** Work to be completed **
Pick out each line in these entries that contains the string "English".

Collected data:
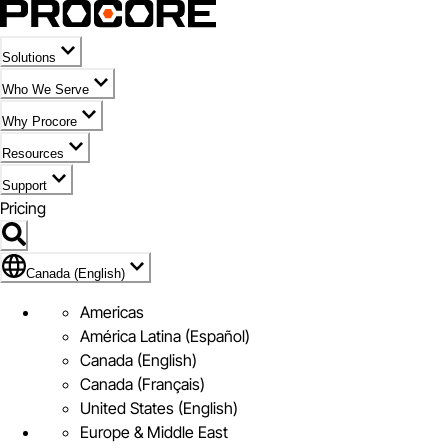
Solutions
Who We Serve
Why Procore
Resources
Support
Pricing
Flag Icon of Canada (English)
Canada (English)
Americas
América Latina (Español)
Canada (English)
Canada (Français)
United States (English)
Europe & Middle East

** Response to the task **
Flag Icon of Canada (English)
Canada (English)
Canada (English)
United States (English)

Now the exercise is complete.